Antes compraba en la mañana de todos los
días un diario regional, pero dejé pronto de hacerlo porque me confundía. Daba
prioridad a lo inmediato y más cercano, a lo cotilla sobre lo importante y no
digo más.
Mantiene una errática línea editorial solo acorde con el correcto relativismo
al uso y al criterio de la mayor tirada-publicidad, en beneficio del máximo
dividendo a repartir entre los socios de la anónima mercantil que lo publica. La
publicidad “benefactora”, como la llamaba Jacques
Sauvageot.
Pero ya decían en La Codorniz que
donde no hay publicidad resplandece la verdad.
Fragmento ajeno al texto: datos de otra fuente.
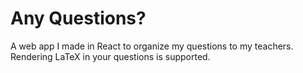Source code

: # Any Questions?

A web app I made in React to organize my questions to my teachers.
Rendering LaTeX in your questions is supported. 
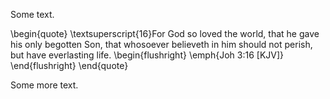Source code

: Some text.

\begin{quote}
\textsuperscript{16}For God so loved the world, that he gave his only begotten Son, that whosoever believeth in him should not perish, but have everlasting life.
\begin{flushright}
\emph{Joh 3:16 [KJV]}
\end{flushright}
\end{quote}

Some more text.
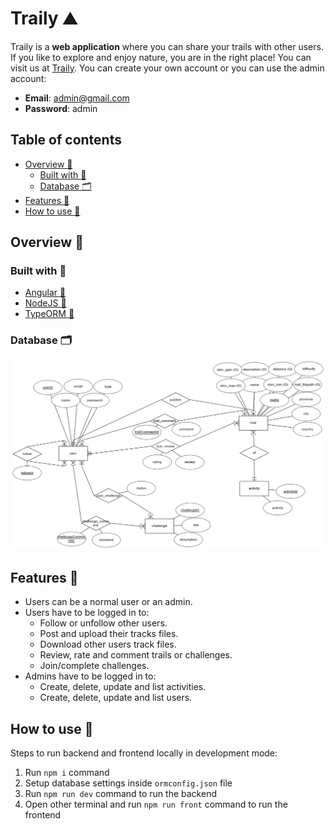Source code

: # Traily :mountain:

Traily is a **web application** where you can share your trails with other users. If you like to explore and enjoy nature, you are in the right place! You can visit us at [Traily](https://jluquer.github.io/traily). You can create your own account or you can use the admin account:

- **Email**: admin@gmail.com
- **Password**: admin

## Table of contents

- [Overview :open_book:](#overview-open_book)
  - [Built with :hammer:](#built-with-hammer)
  - [Database :card_index_dividers:](#database-card_index_dividers)
- [Features :memo:](#features-memo)
- [How to use :thinking:](#how-to-use-thinking)
  
## Overview :open_book:

### Built with :hammer:

- [Angular :link:](https://angular.io/)
- [NodeJS :link:](https://nodejs.org)
- [TypeORM :link:](https://typeorm.io/#/)

### Database :card_index_dividers:

![Entity Relationship Diagram](database/erd.png)

## Features :memo:

- Users can be a normal user or an admin.
- Users have to be logged in to:
  - Follow or unfollow other users.
  - Post and upload their tracks files.
  - Download other users track files.
  - Review, rate and comment trails or challenges.
  - Join/complete challenges.
- Admins have to be logged in to:
  - Create, delete, update and list activities.
  - Create, delete, update and list users.

## How to use :thinking:

Steps to run backend and frontend locally in development mode:

1. Run `npm i` command
2. Setup database settings inside `ormconfig.json` file
3. Run `npm run dev` command to run the backend
4. Open other terminal and run `npm run front` command to run the frontend
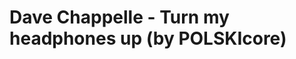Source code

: <!--
id: 4148592527
link: http://tumblr.atmos.org/post/4148592527/dave-chappelle-turn-my-headphones-up-by
slug: dave-chappelle-turn-my-headphones-up-by
date: Sun Mar 27 2011 17:44:56 GMT-0700 (PDT)
publish: 2011-03-027
tags: 
title: Dave Chappelle - Turn my headphones up (by POLSKIcore)
-->


Dave Chappelle - Turn my headphones up (by POLSKIcore)
======================================================



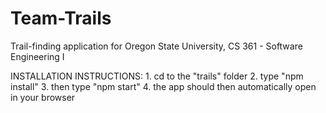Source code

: # Team-Trails

Trail-finding application for Oregon State University, CS 361 - Software Engineering I

INSTALLATION INSTRUCTIONS:
    1. cd to the "trails" folder
    2. type "npm install"
    3. then type "npm start"
    4. the app should then automatically open in your browser

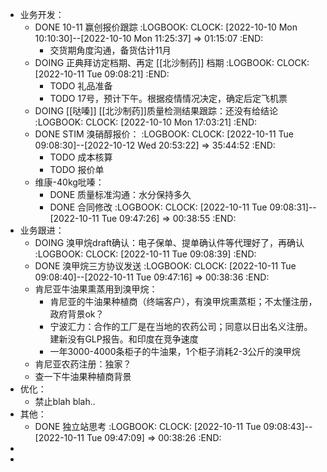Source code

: - 业务开发：
	- DONE 10-11 赢创报价跟踪
	  :LOGBOOK:
	  CLOCK: [2022-10-10 Mon 10:10:30]--[2022-10-10 Mon 11:25:37] =>  01:15:07
	  :END:
		- 交货期角度沟通，备货估计11月
	- DOING 正典拜访定档期、再定 [[北沙制药]] 档期
	  :LOGBOOK:
	  CLOCK: [2022-10-11 Tue 09:08:21]
	  :END:
		- TODO 礼品准备
		- TODO 17号，预计下午。根据疫情情况决定，确定后定飞机票
	- DOING [[哒嗪]] [[北沙制药]]质量检测结果跟踪：还没有给结论
	  :LOGBOOK:
	  CLOCK: [2022-10-10 Mon 17:03:21]
	  :END:
	- DONE STIM 溴硝醇报价：
	  :LOGBOOK:
	  CLOCK: [2022-10-11 Tue 09:08:30]--[2022-10-12 Wed 20:53:22] =>  35:44:52
	  :END:
		- TODO 成本核算
		- TODO 报价单
	- 维康-40kg吡嗪：
		- DONE 质量标准沟通：水分保持多久
		- DONE 合同修改
		  :LOGBOOK:
		  CLOCK: [2022-10-11 Tue 09:08:31]--[2022-10-11 Tue 09:47:26] =>  00:38:55
		  :END:
- 业务跟进：
	- DOING 溴甲烷draft确认：电子保单、提单确认件等代理好了，再确认
	  :LOGBOOK:
	  CLOCK: [2022-10-11 Tue 09:08:39]
	  :END:
	- DONE 溴甲烷三方协议发送
	  :LOGBOOK:
	  CLOCK: [2022-10-11 Tue 09:08:40]--[2022-10-11 Tue 09:47:16] =>  00:38:36
	  :END:
	- 肯尼亚牛油果熏蒸用到溴甲烷：
		- 肯尼亚的牛油果种植商（终端客户），有溴甲烷熏蒸柜；不太懂注册，政府背景ok？
		- 宁波汇力：合作的工厂是在当地的农药公司；同意以日出名义注册。建新没有GLP报告。和印度在竞争速度
		- 一年3000-4000条柜子的牛油果，1个柜子消耗2-3公斤的溴甲烷
	- 肯尼亚农药注册：独家？
	- 查一下牛油果种植商背景
- 优化：
	- 禁止blah blah..
- 其他：
	- DONE 独立站思考
	  :LOGBOOK:
	  CLOCK: [2022-10-11 Tue 09:08:43]--[2022-10-11 Tue 09:47:09] =>  00:38:26
	  :END:
-
-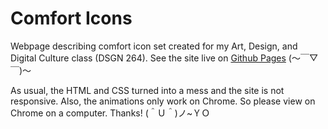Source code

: # Comfort Icons
Webpage describing comfort icon set created for my Art, Design, and Digital Culture class (DSGN 264).
See the site live on [Github Pages](https://conswang.github.io/comfort-icons/) (～￣▽￣)～

As usual, the HTML and CSS turned into a mess and the site is not responsive. Also, the animations only work on Chrome. So please view on Chrome on a computer. Thanks! (＾Ｕ＾)ノ~ＹＯ
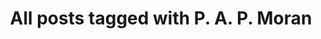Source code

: ---
layout: tag
title: "All posts tagged with P. A. P. Moran"
permalink: /weblog/tags/p-a-p-moran/
taxonomy: P. A. P. Moran
---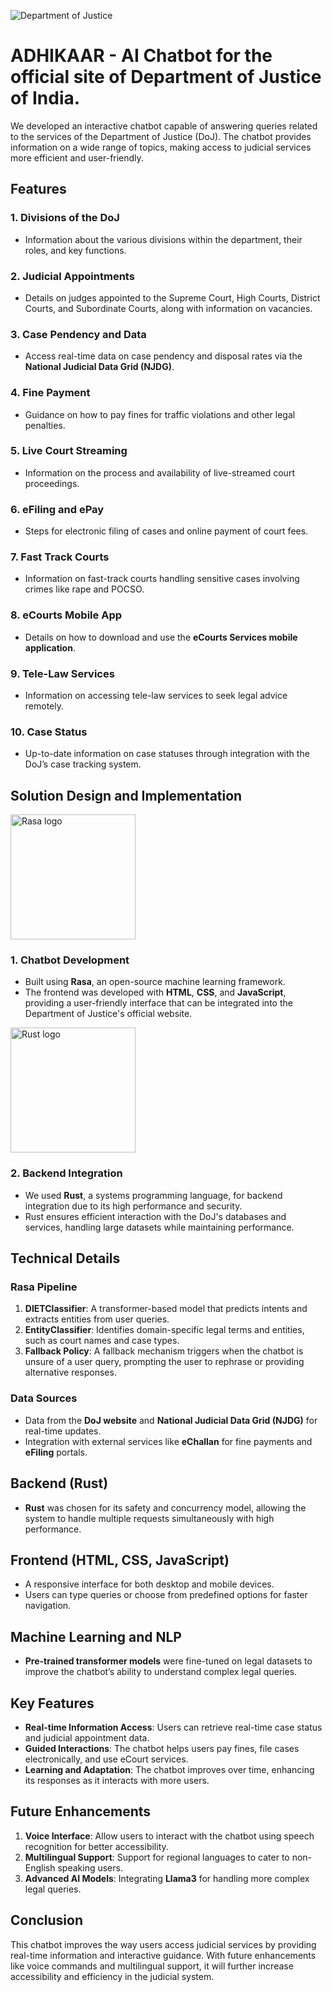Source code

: ![Department of Justice](https://i0.wp.com/www.tridindia.com/wp-content/uploads/2022/01/gov-justice-logo.png?w=351&ssl=1)
# ADHIKAAR - AI Chatbot for the official site of Department of Justice of India.
We developed an interactive chatbot capable of answering queries related to the services of the Department of Justice (DoJ). The chatbot provides information on a wide range of topics, making access to judicial services more efficient and user-friendly.

## Features

### 1. Divisions of the DoJ
- Information about the various divisions within the department, their roles, and key functions.

### 2. Judicial Appointments
- Details on judges appointed to the Supreme Court, High Courts, District Courts, and Subordinate Courts, along with information on vacancies.

### 3. Case Pendency and Data
- Access real-time data on case pendency and disposal rates via the **National Judicial Data Grid (NJDG)**.

### 4. Fine Payment
- Guidance on how to pay fines for traffic violations and other legal penalties.

### 5. Live Court Streaming
- Information on the process and availability of live-streamed court proceedings.

### 6. eFiling and ePay
- Steps for electronic filing of cases and online payment of court fees.

### 7. Fast Track Courts
- Information on fast-track courts handling sensitive cases involving crimes like rape and POCSO.

### 8. eCourts Mobile App
- Details on how to download and use the **eCourts Services mobile application**.

### 9. Tele-Law Services
- Information on accessing tele-law services to seek legal advice remotely.

### 10. Case Status
- Up-to-date information on case statuses through integration with the DoJ’s case tracking system.

## Solution Design and Implementation

<img src= "https://rasa.community/static/facebook-og-dc4e1962b0a58c63cd387fcea00d2225.png" alt= "Rasa logo" width= "200"/>

### 1. Chatbot Development
- Built using **Rasa**, an open-source machine learning framework.
- The frontend was developed with **HTML**, **CSS**, and **JavaScript**, providing a user-friendly interface that can be integrated into the Department of Justice's official website.

<img src= "https://th.bing.com/th/id/OIP.z1PsRTIvCCIaMjTgUXCcIAHaCH?w=322&h=99&c=7&r=0&o=5&dpr=1.3&pid=1.7" alt= "Rust logo" width= "200"/>

### 2. Backend Integration
- We used **Rust**, a systems programming language, for backend integration due to its high performance and security.
- Rust ensures efficient interaction with the DoJ's databases and services, handling large datasets while maintaining performance.

## Technical Details

### Rasa Pipeline
1. **DIETClassifier**: A transformer-based model that predicts intents and extracts entities from user queries.
2. **EntityClassifier**: Identifies domain-specific legal terms and entities, such as court names and case types.
3. **Fallback Policy**: A fallback mechanism triggers when the chatbot is unsure of a user query, prompting the user to rephrase or providing alternative responses.

### Data Sources
- Data from the **DoJ website** and **National Judicial Data Grid (NJDG)** for real-time updates.
- Integration with external services like **eChallan** for fine payments and **eFiling** portals.

## Backend (Rust)
- **Rust** was chosen for its safety and concurrency model, allowing the system to handle multiple requests simultaneously with high performance.

## Frontend (HTML, CSS, JavaScript)
- A responsive interface for both desktop and mobile devices.
- Users can type queries or choose from predefined options for faster navigation.

## Machine Learning and NLP
- **Pre-trained transformer models** were fine-tuned on legal datasets to improve the chatbot’s ability to understand complex legal queries.

## Key Features
- **Real-time Information Access**: Users can retrieve real-time case status and judicial appointment data.
- **Guided Interactions**: The chatbot helps users pay fines, file cases electronically, and use eCourt services.
- **Learning and Adaptation**: The chatbot improves over time, enhancing its responses as it interacts with more users.

## Future Enhancements

1. **Voice Interface**: Allow users to interact with the chatbot using speech recognition for better accessibility.
2. **Multilingual Support**: Support for regional languages to cater to non-English speaking users.
3. **Advanced AI Models**: Integrating **Llama3** for handling more complex legal queries.

## Conclusion
This chatbot improves the way users access judicial services by providing real-time information and interactive guidance. With future enhancements like voice commands and multilingual support, it will further increase accessibility and efficiency in the judicial system.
Cuentan que a Rafael Sánchez Ferlosio
le encantaba que todos los días hubiera un número semejante de noticias y que
los periódicos salieran a la calle con parecido numero de páginas. La
explicación del misterio estaba en que las supuestas noticias habían de
ajustarse a los huecos blancos que dejaban los anuncios.
Entonces, decía, como me confundía y todo
lo demás, dejé de comprarlo porque me acordé de aquél principio cáustico que
enunciaba la escritora Donna León:
No hay mal alguno en comprar un determinado diario, mientras no se lea. Ahora
bien, al comprarlo puedes animar al editor a seguir imprimiéndolo y esto puede
ser grave.
Por supuesto que leía otros diarios de
ámbito nacional que, por lo menos, daban sentido a la multitud de información a
la que hoy tenemos acceso y seguía su línea editorial, fuera o no por mí
compartida. Veía que —como decía Bob Woodward— sus
periodistas buscaban la mejor información que podían aunque no se relacionaran
solo con el Washington Post, como se
choteaba Pérez-Reverte.
Que si echo algo en falta. Pues, sí: el
olor a tinta mezclado con el de las tostadas del desayuno.